Building America’s 21st Century Broadband Infrastructure: It’s Time We All Got Connected.

by Energy and Commerce Committee Chairman Greg Walden (R-OR) and Subcommittee on Communications and Technology Chairman Marsha Blackburn (R-TN)

The internet is an easy thing to take for granted, when you have it. You’re probably reading this op-ed online, and then you might check your email, read the news, or open a project for school or work. Despite how ubiquitous it seems in some parts of the country, 39 percent of Americans living in rural areas, or approximately 23 million people, lack sufficient access to high-speed broadband. That means a sizeable portion of the U.S., including in our districts in Oregon and Tennessee, is missing out on a transformative and necessary part of today’s economy. All Americans should be able to fully realize the opportunities made possible by broadband internet, like telemedicine, online education, and starting or growing a business. The Energy and Commerce Committee has already begun efforts on this front, and as we continue, we are glad to have an ally in President Trump, who understands the importance of expanding broadband infrastructure across the nation.
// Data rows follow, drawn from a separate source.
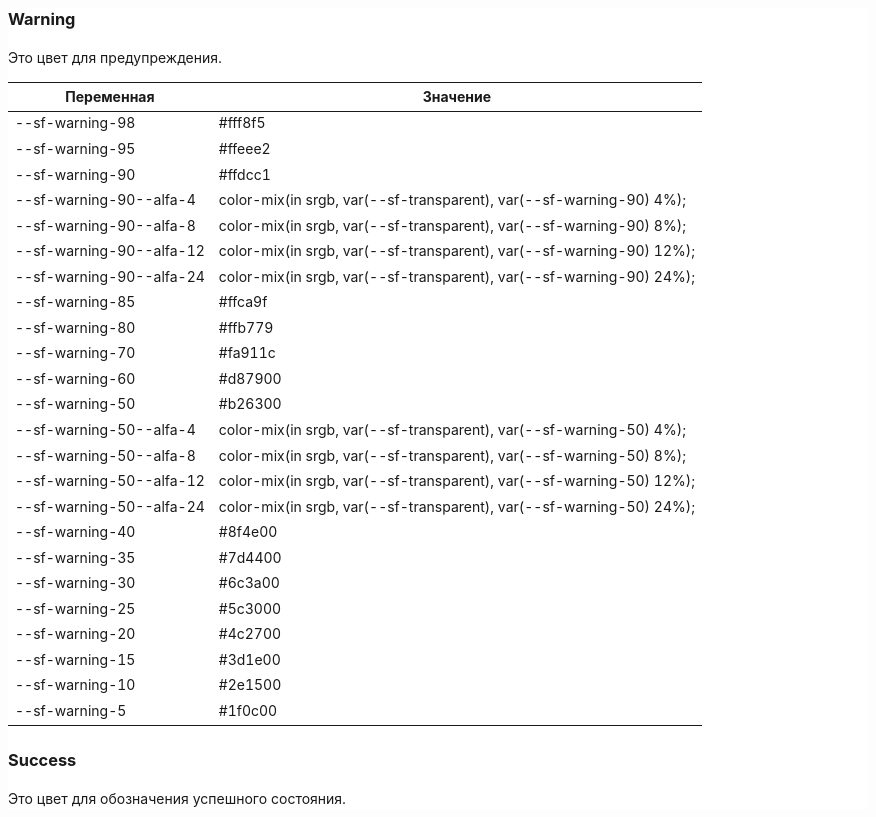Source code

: ### Warning

Это цвет для предупреждения. 

| Переменная  | Значение |
| ----- | ----- |
| \--sf-warning-98 | \#fff8f5 |
| \--sf-warning-95 | \#ffeee2 |
| \--sf-warning-90 | \#ffdcc1 |
| \--sf-warning-90--alfa-4 | color-mix(in srgb, var(--sf-transparent), var(--sf-warning-90) 4%); |
| \--sf-warning-90--alfa-8 | color-mix(in srgb, var(--sf-transparent), var(--sf-warning-90) 8%); |
| \--sf-warning-90--alfa-12 | color-mix(in srgb, var(--sf-transparent), var(--sf-warning-90) 12%); |
| \--sf-warning-90--alfa-24 | color-mix(in srgb, var(--sf-transparent), var(--sf-warning-90) 24%); |
| \--sf-warning-85 | \#ffca9f |
| \--sf-warning-80 | \#ffb779 |
| \--sf-warning-70 | \#fa911c |
| \--sf-warning-60 | \#d87900 |
| \--sf-warning-50 | \#b26300 |
| \--sf-warning-50--alfa-4 | color-mix(in srgb, var(--sf-transparent), var(--sf-warning-50) 4%); |
| \--sf-warning-50--alfa-8 | color-mix(in srgb, var(--sf-transparent), var(--sf-warning-50) 8%); |
| \--sf-warning-50--alfa-12 | color-mix(in srgb, var(--sf-transparent), var(--sf-warning-50) 12%); |
| \--sf-warning-50--alfa-24 | color-mix(in srgb, var(--sf-transparent), var(--sf-warning-50) 24%); |
| \--sf-warning-40 | \#8f4e00 |
| \--sf-warning-35 | \#7d4400 |
| \--sf-warning-30 | \#6c3a00 |
| \--sf-warning-25 | \#5c3000 |
| \--sf-warning-20 | \#4c2700 |
| \--sf-warning-15 | \#3d1e00 |
| \--sf-warning-10 | \#2e1500 |
| \--sf-warning-5 | \#1f0c00 |

### Success

Это цвет для обозначения успешного состояния. 
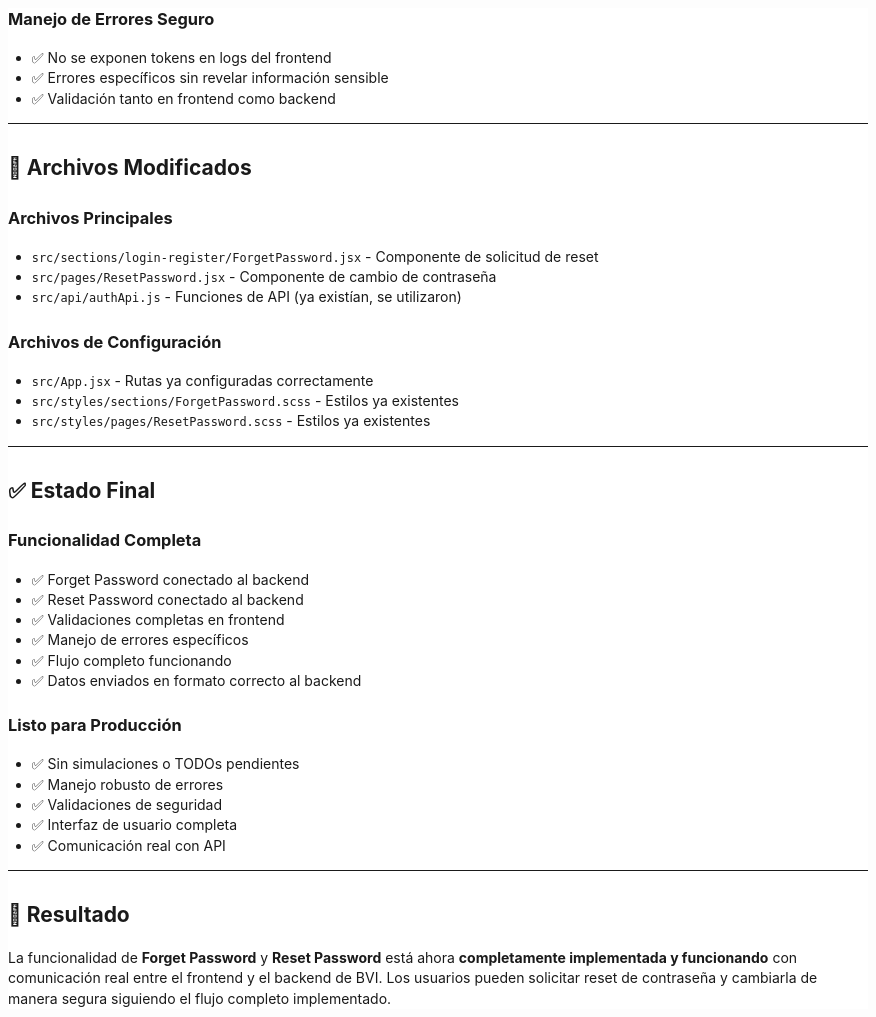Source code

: ### **Manejo de Errores Seguro**
- ✅ No se exponen tokens en logs del frontend
- ✅ Errores específicos sin revelar información sensible
- ✅ Validación tanto en frontend como backend

---

## 📁 **Archivos Modificados**

### **Archivos Principales**
- `src/sections/login-register/ForgetPassword.jsx` - Componente de solicitud de reset
- `src/pages/ResetPassword.jsx` - Componente de cambio de contraseña
- `src/api/authApi.js` - Funciones de API (ya existían, se utilizaron)

### **Archivos de Configuración**
- `src/App.jsx` - Rutas ya configuradas correctamente
- `src/styles/sections/ForgetPassword.scss` - Estilos ya existentes
- `src/styles/pages/ResetPassword.scss` - Estilos ya existentes

---

## ✅ **Estado Final**

### **Funcionalidad Completa**
- ✅ Forget Password conectado al backend
- ✅ Reset Password conectado al backend
- ✅ Validaciones completas en frontend
- ✅ Manejo de errores específicos
- ✅ Flujo completo funcionando
- ✅ Datos enviados en formato correcto al backend

### **Listo para Producción**
- ✅ Sin simulaciones o TODOs pendientes
- ✅ Manejo robusto de errores
- ✅ Validaciones de seguridad
- ✅ Interfaz de usuario completa
- ✅ Comunicación real con API

---

## 🎉 **Resultado**

La funcionalidad de **Forget Password** y **Reset Password** está ahora **completamente implementada y funcionando** con comunicación real entre el frontend y el backend de BVI. Los usuarios pueden solicitar reset de contraseña y cambiarla de manera segura siguiendo el flujo completo implementado.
Last week, after the president signed two significant executive orders on improving broadband infrastructure, members of the Subcommittee on Communications and Technology introduced four resolutions laying out our principles for broadband expansion nationwide. The resolutions include prioritizing infrastructure funding to areas that are currently unserved, easing the regulatory process, ensuring coordination among all levels of government, and establishing clear, consistent rules regardless of broadband technology.

Introducing the resolutions was the first step in the larger legislative process to come. As we move forward, subcommittee members will be introducing a series of bills in the coming week reflecting these principles. The Subcommittee on Communications and Technology will hold hearings in the near future to discuss these issues further.

The bills will be introduced in three buckets: removing barriers to infrastructure buildout, supporting innovation, and strengthening the public safety benefits that come with access to broadband internet.

The first round of legislation will focus on removing the barriers to deploying infrastructure through legislation to simplify permits and requirements, and clean up duplicative agency processes. The reality is, it’s expensive, complicated, and time-consuming for broadband companies to reach the communities that need it. Our job in Congress is to expand access to high-speed broadband by making it easier, not harder, to get broadband connectivity to all Americans.

Next, members of the subcommittee will introduce legislation to establish a defined, consistent framework for all broadband technologies, encouraging innovation, growth, and prosperity in rural America. If we want to boost technology and innovation, we need to make sure government is not picking winners and losers. Broadband internet access will open doors for business owners, students, farmers and many others across rural communities. The work we do will pave the way for innovation and make the internet more connected, resilient, and accessible no matter where you live.

Finally, by advancing funds for high-speed broadband in declared disaster areas, we can improve public safety response rates in affected regions. High-speed internet access ensures law enforcement and first responders have every tool at their disposal, and at the same time allow those suffering in a tragedy to communicate with those responders, not to mention their worried friends and families. Reliable and fast communications service can save lives, and we need to make certain it can be available in affected areas.

Throughout this process, we want to incorporate a range of idea and have conversations with both sides of the aisle. With an issue as important as broadband infrastructure, we also hope to work closely on our shared goals with the other House committees who can help build a bigger legislative package that reflects President Trump’s vision for a new era in American competitiveness. There is an incredible opportunity here to make a difference in Americans’ lives. Expanding broadband infrastructure means children can finish their online homework at home, a patient who lives hours away from his hospital can utilize telemedicine, and a business owner in rural America can grow her company online.

We cannot allow rural America to fall behind. Addressing the critical issue of broadband infrastructure will go a long way toward closing the digital divide and bringing economic growth to communities across the country.